The actions of the trade unions involved in the Right2Water campaign and their transparent attempts to endorse a left alternative that includes Sinn Fein, and even Labour if it went along with it, demonstrate this.
But the answer to this is not to simply denounce these parties, for if that were all that was required, as I have said before, we wouldn’t have the problem. The answer must be to challenge the credentials of these parties and to win the trade union members and other workers who have supported the Right2Water campaign to a real anti-austerity alternative. If such a process were to take place it could only be through joint activity and joint debate with the leaders and members of these parties.
In such a process it would be my view that the weakness of the Left’s own anti-austerity programme, in no essential terms different, would be exposed. However such a strategy makes sense even from the Left’s point of view.
So, in order to begin to demonstrate their claims and in order to be seen to be seeking the maximum unity of anti-austerity forces the Left, perhaps paradoxically, would need to take its pretensions to reform the Southern State and economy more seriously.
It might do this by, for example, proposing the specific measures that it would take in the first 100 days and first year in office while demonstrating that unity around these policies is essential, challenging both Sinn Fein and the Labour Party to endorse them and fight for them together. The Left would openly propose and debate these measures, this strategy, and seek to make itself accountable to its constituency, in the process attempting to leverage this support to engage with that of Sinn Fein and the trade unions.

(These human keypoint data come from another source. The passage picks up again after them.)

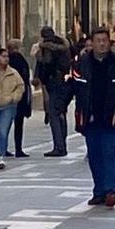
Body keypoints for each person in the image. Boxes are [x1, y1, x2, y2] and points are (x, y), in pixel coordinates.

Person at [72, 28, 115, 207]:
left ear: (110, 42)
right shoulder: (81, 63)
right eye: (98, 40)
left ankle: (111, 190)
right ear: (92, 43)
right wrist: (58, 106)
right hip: (90, 116)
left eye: (105, 40)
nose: (102, 43)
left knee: (110, 152)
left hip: (112, 116)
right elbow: (71, 86)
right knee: (95, 154)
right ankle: (99, 190)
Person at [34, 27, 73, 156]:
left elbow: (47, 63)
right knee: (61, 113)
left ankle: (59, 146)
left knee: (54, 115)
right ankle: (62, 144)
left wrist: (40, 75)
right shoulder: (64, 46)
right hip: (65, 81)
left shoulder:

The purposes of this would not only be to win these supporters to more radical politics but to promote their capacity and willingness to make the parties they currently support more accountable. The aim of this is not so much to put pressure on these parties to keep their word, or even to facilitate their rejection when they do not, but to encourage and stimulate the independent political activity of these workers.
So, for example, the mechanisms put forward in the contribution by Rory Herne come across as elaborate and wishful scenario building that involve earnest but utopian blueprints for the ‘perfect’ movement. But they do offer some sense of how such accountability might be achieved.

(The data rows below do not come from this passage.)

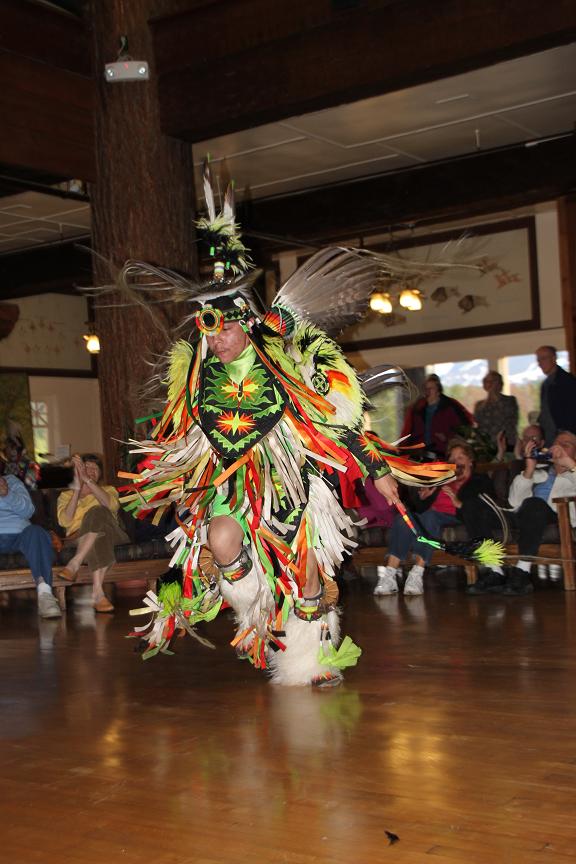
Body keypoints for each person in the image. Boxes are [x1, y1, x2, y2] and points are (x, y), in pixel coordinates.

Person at [115, 166, 455, 687]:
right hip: (230, 483)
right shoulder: (195, 373)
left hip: (291, 481)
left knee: (307, 574)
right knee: (222, 538)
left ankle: (313, 658)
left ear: (248, 323)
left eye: (227, 326)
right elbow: (184, 433)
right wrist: (179, 475)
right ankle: (258, 613)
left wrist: (376, 468)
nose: (218, 338)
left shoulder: (284, 364)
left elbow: (332, 422)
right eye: (209, 327)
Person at [374, 440, 496, 596]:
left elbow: (485, 507)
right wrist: (425, 496)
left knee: (429, 517)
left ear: (470, 461)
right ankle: (390, 575)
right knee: (404, 517)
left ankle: (416, 574)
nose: (455, 462)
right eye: (452, 458)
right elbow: (419, 508)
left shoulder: (480, 480)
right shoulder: (442, 479)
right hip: (431, 516)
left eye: (460, 458)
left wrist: (459, 503)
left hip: (457, 517)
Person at [505, 430, 576, 594]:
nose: (560, 447)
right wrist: (529, 469)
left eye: (567, 444)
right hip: (528, 516)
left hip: (559, 518)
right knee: (529, 506)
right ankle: (494, 573)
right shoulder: (539, 474)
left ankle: (522, 569)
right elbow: (514, 502)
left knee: (534, 504)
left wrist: (570, 464)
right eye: (557, 444)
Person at [57, 453, 129, 613]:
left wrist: (88, 481)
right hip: (78, 538)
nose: (90, 471)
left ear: (100, 474)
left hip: (115, 534)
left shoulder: (108, 490)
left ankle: (75, 562)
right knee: (98, 536)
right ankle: (97, 593)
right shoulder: (65, 496)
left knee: (97, 511)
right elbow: (65, 522)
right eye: (86, 467)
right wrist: (76, 490)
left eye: (94, 468)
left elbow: (111, 506)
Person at [0, 458, 61, 618]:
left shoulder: (11, 481)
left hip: (21, 534)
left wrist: (7, 494)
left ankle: (45, 594)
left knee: (37, 532)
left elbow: (28, 511)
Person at [401, 373, 474, 457]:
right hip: (420, 453)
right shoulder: (417, 408)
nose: (428, 391)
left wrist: (447, 438)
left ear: (438, 390)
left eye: (431, 388)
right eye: (426, 388)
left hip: (443, 452)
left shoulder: (450, 406)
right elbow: (409, 431)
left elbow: (464, 429)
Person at [536, 345, 576, 445]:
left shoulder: (567, 381)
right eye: (538, 360)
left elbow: (572, 412)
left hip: (563, 439)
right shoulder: (546, 384)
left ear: (554, 359)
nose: (540, 363)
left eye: (543, 358)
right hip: (548, 437)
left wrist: (566, 435)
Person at [474, 370, 518, 451]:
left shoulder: (510, 401)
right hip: (486, 447)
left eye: (493, 381)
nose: (490, 384)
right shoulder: (479, 405)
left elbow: (510, 421)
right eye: (487, 381)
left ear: (500, 384)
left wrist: (495, 396)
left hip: (506, 444)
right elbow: (478, 426)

Would such tactics work? Maybe, maybe not. But the point is that a means has to be created that allows the Left to engage with those voting for Sinn Fein and (more importantly from my point of view) for Marxists to go beyond denunciation of the Left’s Keynesianism to engage it and its supporters in clarifying the means to advance working class politics and organisation.
As Marx said:
“. . nothing prevents us from making criticism of politics, participation in politics, and therefore real struggles, the starting point of our criticism, and from identifying our criticism with them. In that case we do not confront the world in a doctrinaire way with a new principle: Here is the truth, kneel down before it! We develop new principles for the world out of the world’s own principles. We do not say to the world: Cease your struggles, they are foolish; we will give you the true slogan of struggle. We merely show the world what it is really fighting for, and consciousness is something that it has to acquire, even if it does not want to.”